EXERCISE DIRECTIONS - When the line with "miesięcznego abonamentu możesz" turns up below, begin repeating exactly, and carry on through the line with "captivate every visitor."; no pictures go into the copy.

DATA SHOWN -
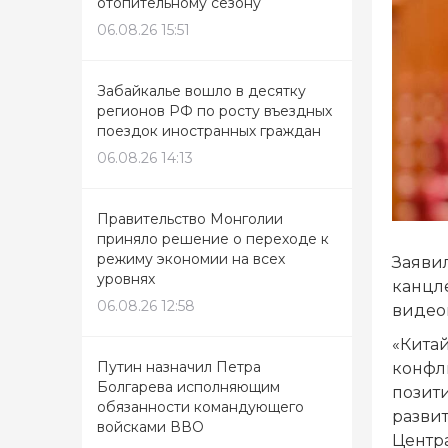
отопительному сезону
06.08.26 15:51
Забайкалье вошло в десятку
регионов РФ по росту въездных
поездок иностранных граждан
06.08.26 14:13
Правительство Монголии
приняло решение о переходе к
режиму экономии на всех
Заяви
уровнях
канцл
06.08.26 12:58
видео
«Кита
Путин назначил Петра
конфл
Болгарева исполняющим
позит
обязанности командующего
развит
войсками ВВО
Центр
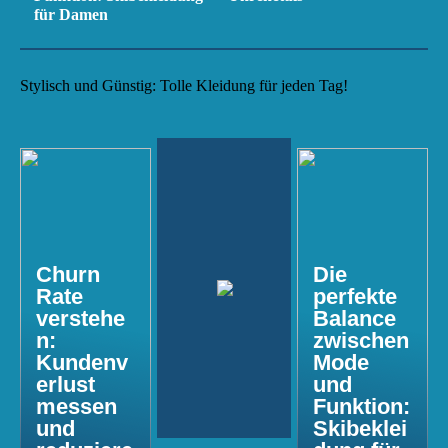
für Damen
Stylisch und Günstig: Tolle Kleidung für jeden Tag!
Churn
Die
Rate
perfekte
verstehe
Balance
n:
zwischen
Kundenv
Mode
erlust
und
messen
Funktion:
und
Skibeklei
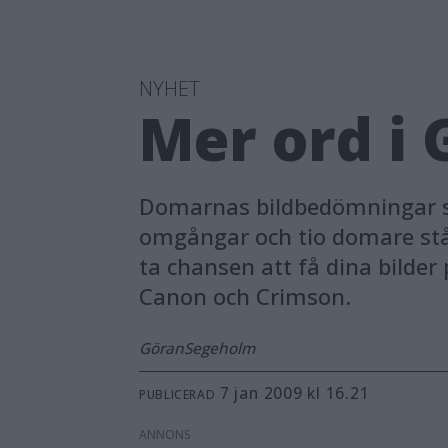
NYHET
Mer ord i 
Domarnas bildbedömningar ska
omgångar och tio domare står
ta chansen att få dina bilder 
Canon och Crimson.
Göran
Segeholm
7 jan 2009 kl 16.21
PUBLICERAD
ANNONS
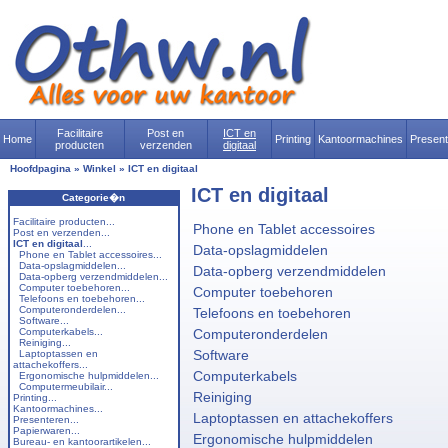
Facilitaire
Post en
ICT en
Home
Printing
Kantoormachines
Presen
producten
verzenden
digitaal
Hoofdpagina
»
Winkel
»
ICT en digitaal
ICT en digitaal
Categorie�n
Facilitaire producten...
Phone en Tablet accessoires
Post en verzenden...
ICT en digitaal
...
Data-opslagmiddelen
Phone en Tablet accessoires...
Data-opslagmiddelen...
Data-opberg verzendmiddelen
Data-opberg verzendmiddelen...
Computer toebehoren...
Computer toebehoren
Telefoons en toebehoren...
Computeronderdelen...
Telefoons en toebehoren
Software...
Computerkabels...
Computeronderdelen
Reiniging...
Software
Laptoptassen en
attachekoffers...
Computerkabels
Ergonomische hulpmiddelen...
Computermeubilair...
Reiniging
Printing...
Kantoormachines...
Laptoptassen en attachekoffers
Presenteren...
Papierwaren...
Ergonomische hulpmiddelen
Bureau- en kantoorartikelen...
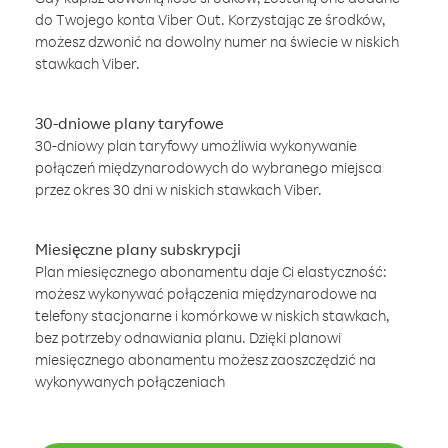
do Twojego konta Viber Out. Korzystając ze środków,
możesz dzwonić na dowolny numer na świecie w niskich
stawkach Viber.
30-dniowe plany taryfowe
30-dniowy plan taryfowy umożliwia wykonywanie
połączeń międzynarodowych do wybranego miejsca
przez okres 30 dni w niskich stawkach Viber.
Miesięczne plany subskrypcji
Plan miesięcznego abonamentu daje Ci elastyczność:
możesz wykonywać połączenia międzynarodowe na
telefony stacjonarne i komórkowe w niskich stawkach,
bez potrzeby odnawiania planu. Dzięki planowi
miesięcznego abonamentu możesz zaoszczędzić na
wykonywanych połączeniach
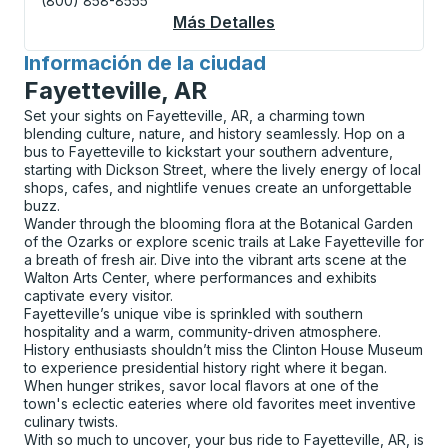
(800) 858-8555
Más Detalles
Acerca De North Batt
Información de la ciudad
para
Fayetteville, AR
Set your sights on Fayetteville, AR, a charming town
blending culture, nature, and history seamlessly. Hop on a
bus to Fayetteville to kickstart your southern adventure,
starting with Dickson Street, where the lively energy of local
shops, cafes, and nightlife venues create an unforgettable
buzz.
Wander through the blooming flora at the Botanical Garden
of the Ozarks or explore scenic trails at Lake Fayetteville for
a breath of fresh air. Dive into the vibrant arts scene at the
Walton Arts Center, where performances and exhibits
captivate every visitor.
Fayetteville’s unique vibe is sprinkled with southern
hospitality and a warm, community-driven atmosphere.
History enthusiasts shouldn’t miss the Clinton House Museum
to experience presidential history right where it began.
When hunger strikes, savor local flavors at one of the
town's eclectic eateries where old favorites meet inventive
culinary twists.
With so much to uncover, your bus ride to Fayetteville, AR, is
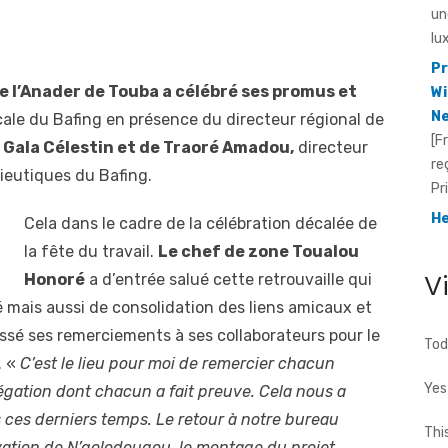
Pr
Wi
Ne
[F
e l’Anader de Touba a célébré ses promus et
re
cale du Bafing en présence du directeur régional de
Pr
l
Gala Célestin et de Traoré Amadou,
directeur
He
lieutiques du Bafing.
Id
[F
Cela dans le cadre de la célébration décalée de
fo
te
la fête du travail.
Le chef de zone Toualou
cho
V
Honoré
a d’entrée salué cette retrouvaille qui
é mais aussi de consolidation des liens amicaux et
dressé ses remerciements à ses collaborateurs pour le
Tod
. «
C’est le lieu pour moi de remercier chacun
Yes
négation dont chacun a fait preuve. Cela nous a
s ces derniers temps. Le retour à notre bureau
Thi
ervation de N’golodougou, le montage du projet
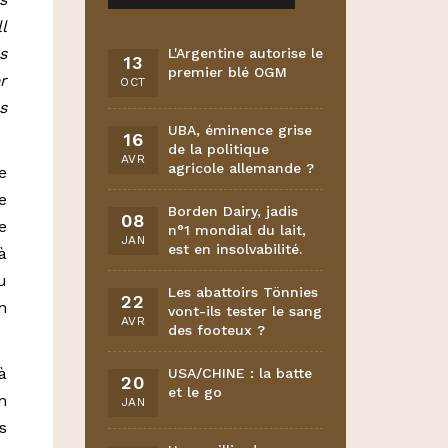
l
s
L'Argentine autorise le
13
premier blé OGM
r
OCT
s
UBA, éminence grise
16
de la politique
AVR
agricole allemande ?
e
e
Borden Dairy, jadis
08
e
n°1 mondial du lait,
JAN
est en insolvabilité.
à
u
Les abattoirs Tönnies
22
n
vont-ils tester le sang
AVR
des footeux ?
à
USA/CHINE : la batte
20
et le go
n
JAN
s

EXPECTED OUTPUT -
miesięcznego abonamentu możesz zaoszczędzić na
wykonywanych połączeniach
(800) 858-8555
Más Detalles
Acerca De North Batt
Información de la ciudad
para
Fayetteville, AR
Set your sights on Fayetteville, AR, a charming town
blending culture, nature, and history seamlessly. Hop on a
bus to Fayetteville to kickstart your southern adventure,
starting with Dickson Street, where the lively energy of local
shops, cafes, and nightlife venues create an unforgettable
buzz.
Wander through the blooming flora at the Botanical Garden
of the Ozarks or explore scenic trails at Lake Fayetteville for
a breath of fresh air. Dive into the vibrant arts scene at the
Walton Arts Center, where performances and exhibits
captivate every visitor.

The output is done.